Floating point considered harmful

bool foo() {
  float a = 0.6;
  float b = 6.0;
  return (a == (b * 0.1));
}

bool bar(float c) {
  return (c != c);
}

When I learned coding on the C64, the two main tools where Basic, and direct memory access. Any advanced stuff was done in assembly. So basically, coding involved pretty much only pointer arithmetics and goto statements. Of course this was a long time ago and such constructs are now shunned, and many newer languages even prevent the code from doing such thing, which is probably a change for the better.

Strangely, there is one type of operations that is very dangerous, but which most languages do not restrict: floating point operations. Consider the snippet on the side, will foo return true? Maybe, but there is no guarantee that the bit representations of a and b will be equal. Will bar ever return true?

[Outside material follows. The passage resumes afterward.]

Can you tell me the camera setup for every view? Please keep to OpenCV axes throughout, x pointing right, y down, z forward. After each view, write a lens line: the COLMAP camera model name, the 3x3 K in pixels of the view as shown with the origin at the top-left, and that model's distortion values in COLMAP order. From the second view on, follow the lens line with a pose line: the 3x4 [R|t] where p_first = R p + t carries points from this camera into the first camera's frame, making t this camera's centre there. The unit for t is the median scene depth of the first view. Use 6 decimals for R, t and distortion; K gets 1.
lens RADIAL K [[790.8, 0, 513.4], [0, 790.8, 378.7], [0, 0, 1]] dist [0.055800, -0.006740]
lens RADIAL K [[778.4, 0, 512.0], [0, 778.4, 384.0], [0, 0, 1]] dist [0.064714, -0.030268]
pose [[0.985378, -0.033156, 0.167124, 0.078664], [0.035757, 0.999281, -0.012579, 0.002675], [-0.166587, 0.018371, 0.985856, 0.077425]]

Yes if c is NaN. Generally speaking, comparing bit for bit two floating points is a bad idea, and providing that operation to the programmer is a disservice. Floating point semantics are complicated, and only partially visible in the programming language: rounding, extended precision are typically not accessible.

A lot of the code I have seen just happily assumes that floats basically behave like integers, why would it not? Floating point numbers are the only types which in each and every language are allowed to have the same operators as integer. In most of the cases, using a fixed point (currencies) or fractional representation (computing averages and such) would be more appropriate, but such constructs are typically missing in the language, or are second class citizens – Python for instance only had fractions since version 2.6 and there is no shorthand notation to create them.

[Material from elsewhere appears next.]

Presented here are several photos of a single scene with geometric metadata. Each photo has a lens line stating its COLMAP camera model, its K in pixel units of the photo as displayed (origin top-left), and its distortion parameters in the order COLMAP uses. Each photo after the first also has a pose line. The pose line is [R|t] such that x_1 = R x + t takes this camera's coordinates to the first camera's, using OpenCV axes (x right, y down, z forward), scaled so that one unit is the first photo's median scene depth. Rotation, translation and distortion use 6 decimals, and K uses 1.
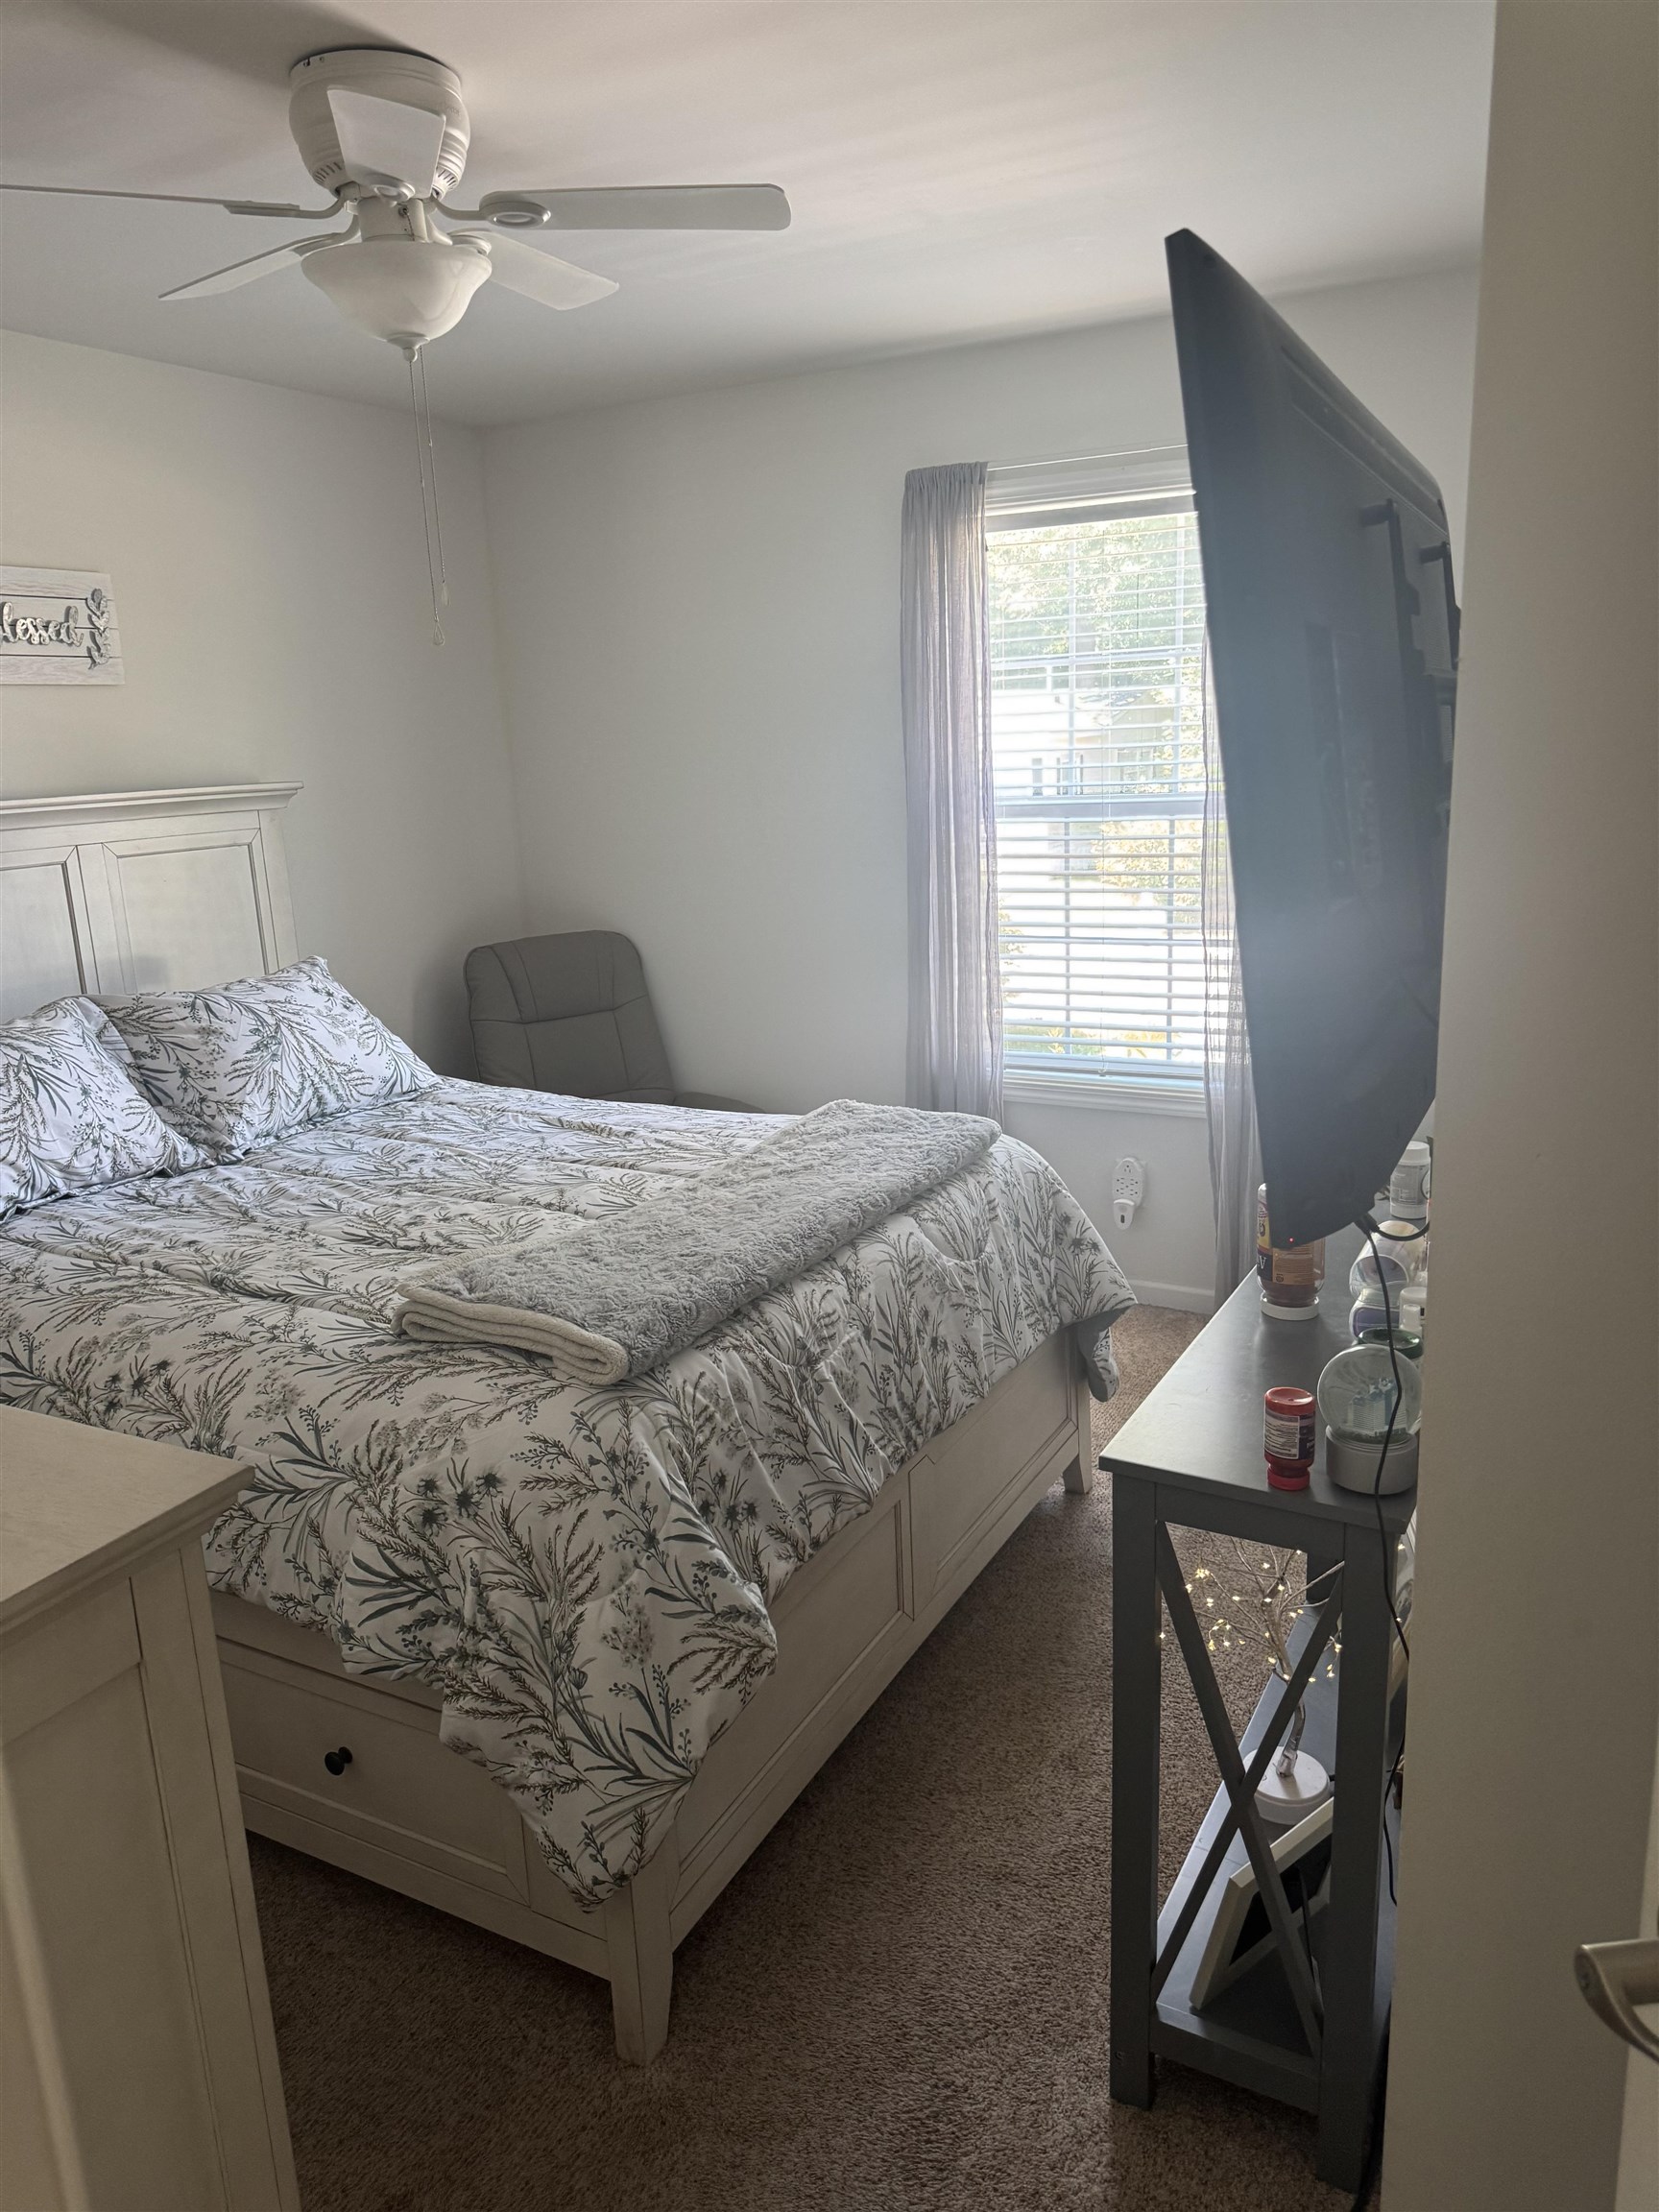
lens RADIAL K [[1543.3, 0, 886.3], [0, 1543.3, 1103.0], [0, 0, 1]] dist [0.026451, -0.036728]
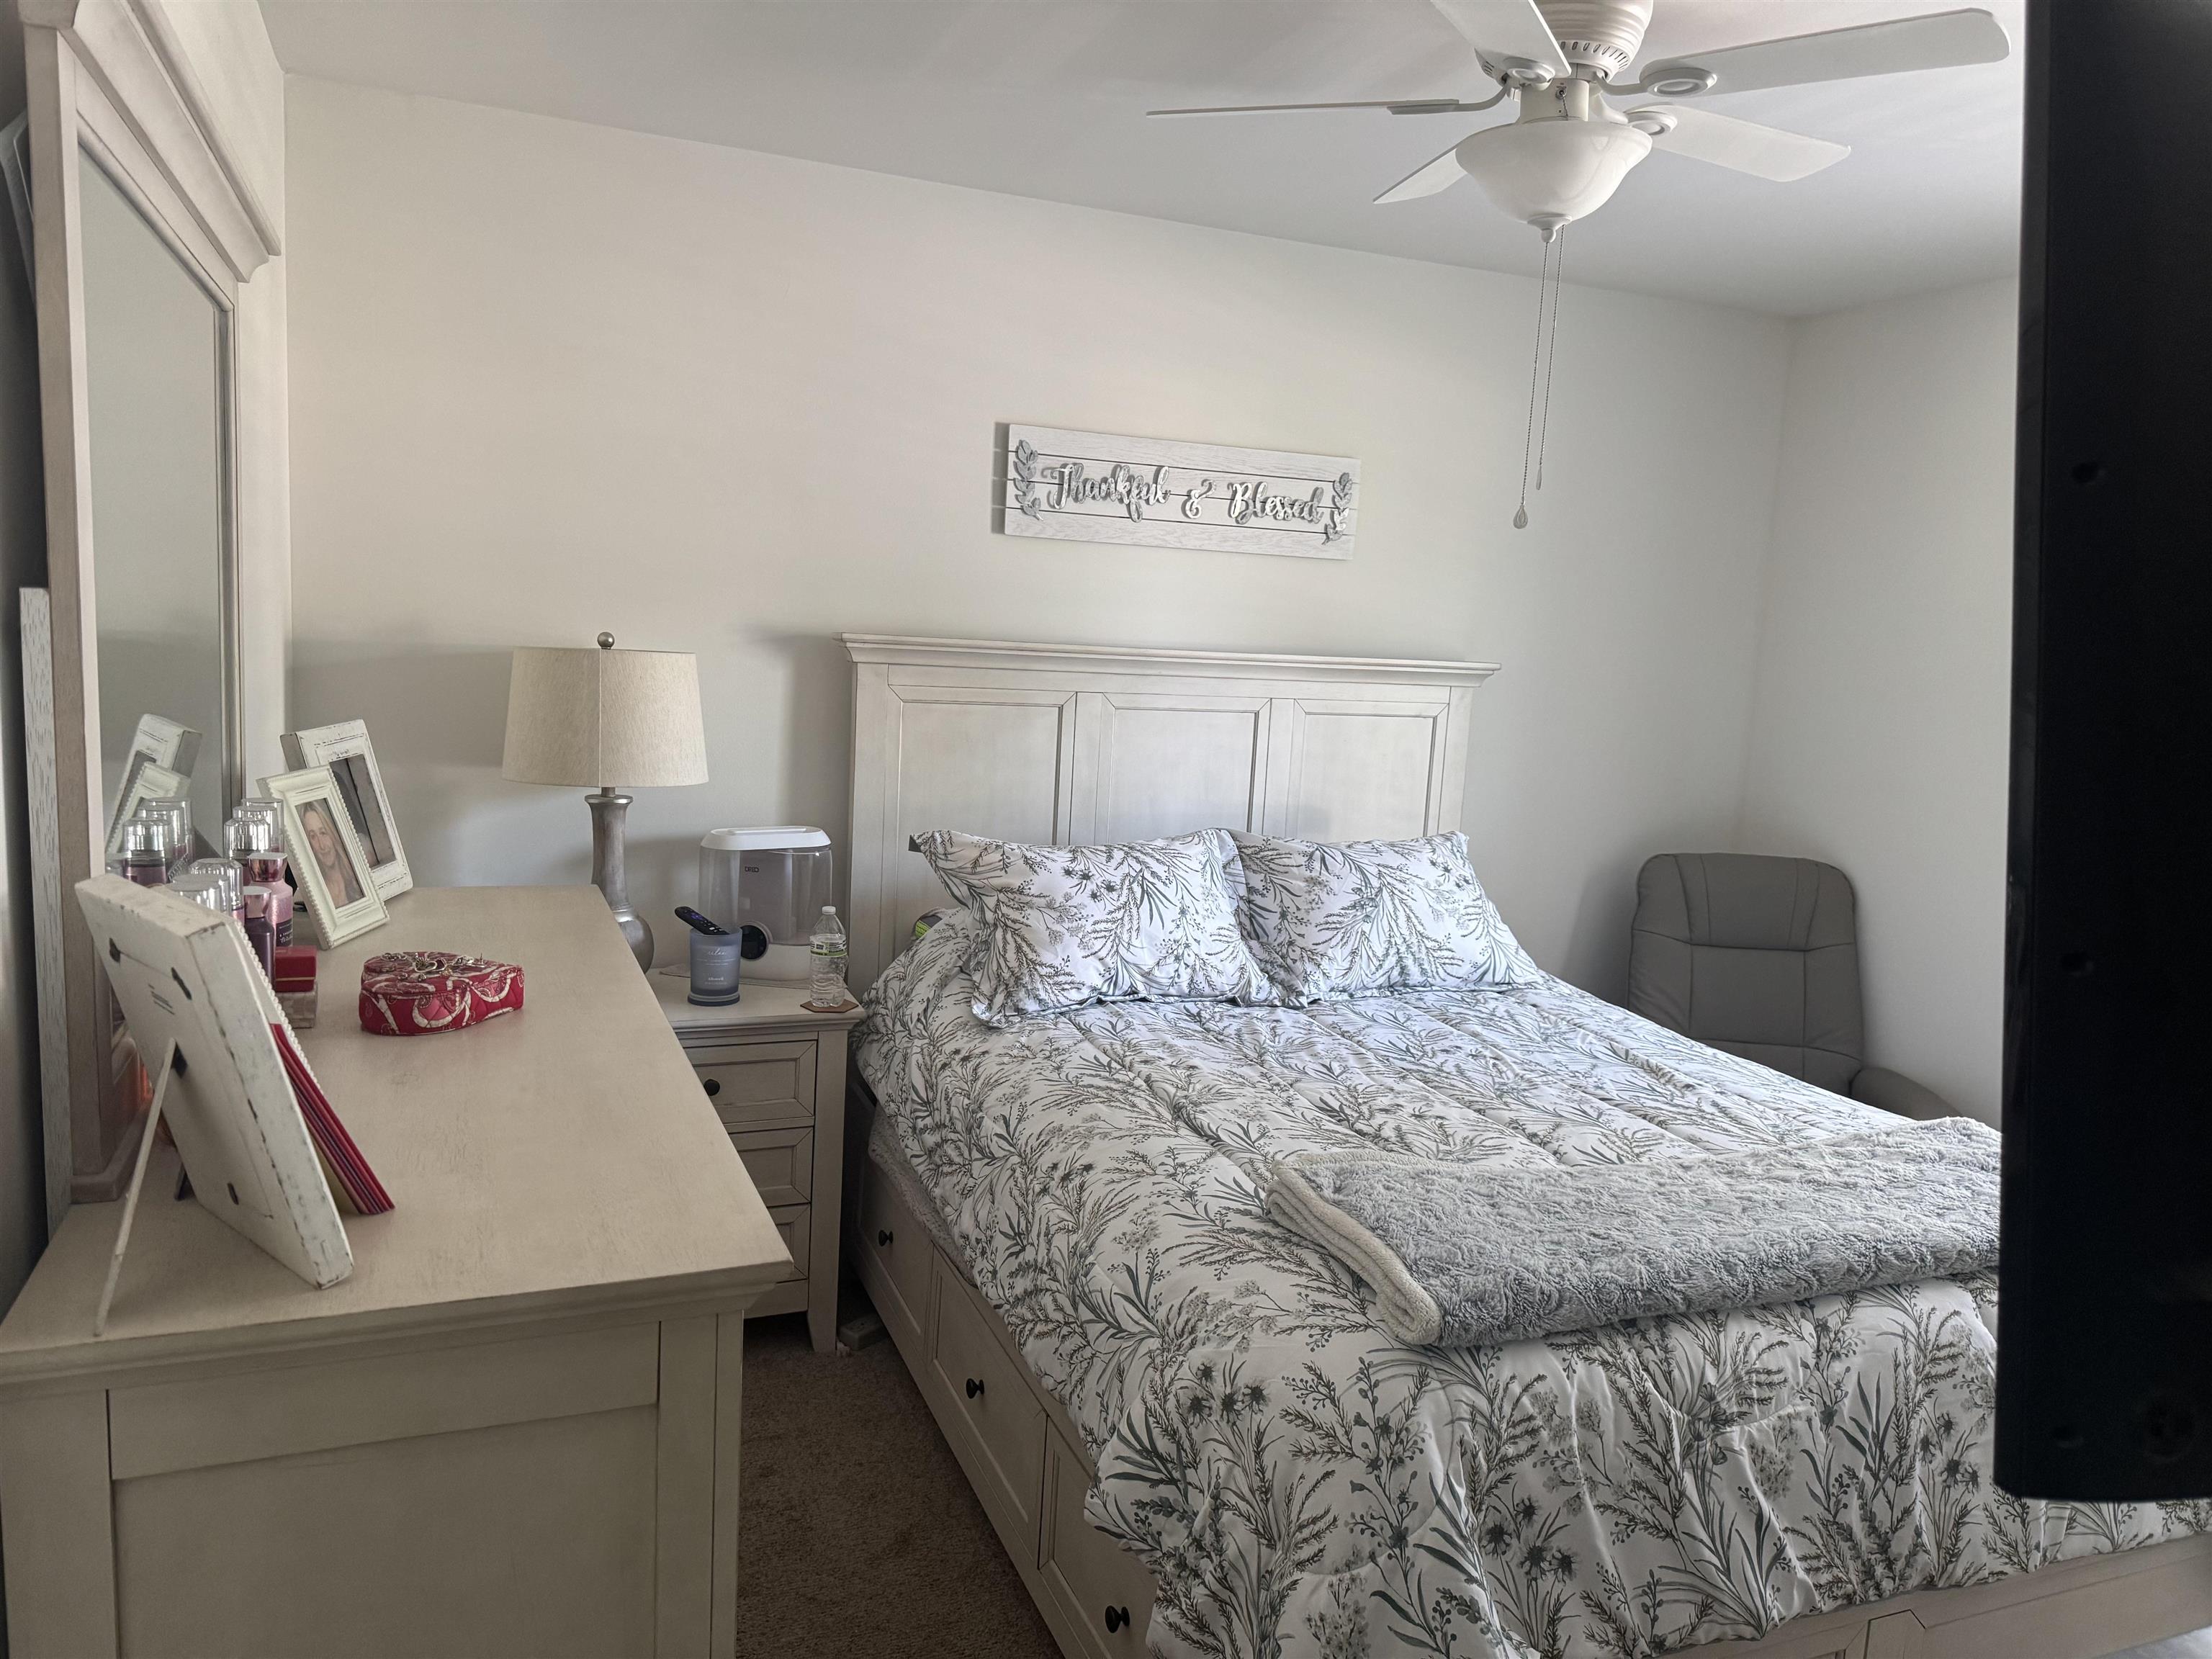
lens RADIAL K [[1543.3, 0, 1089.9], [0, 1543.3, 837.0], [0, 0, 1]] dist [0.026451, -0.036728]
pose [[0.747958, 0.172227, -0.641012, 0.156637], [-0.236080, 0.971627, -0.014410, -0.032997], [0.620343, 0.162108, 0.767395, 0.129559]]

The only languages I used which had put some serious thoughts in their numerical representations where Ada and Smalltalk. The others seem to be happy to just clone C operations.

3 thoughts on “Floating point considered harmful

  1. I never really tried the NUMBER(n,m) type in Oracle, where n and m give the precision of the float.

    Better: introduce a new = operator (by default for float) where the precision is asked for : n and m are equal if |n-m| < ε (ε is compulsory). Should be probably more complex for very big and very small numers (how to compare 6,02.10^23 and 6,0200…001.10^23 ?)

  2. Actually, the computer can compute the ε itself: it knows the minimal increment for the precision of n and m.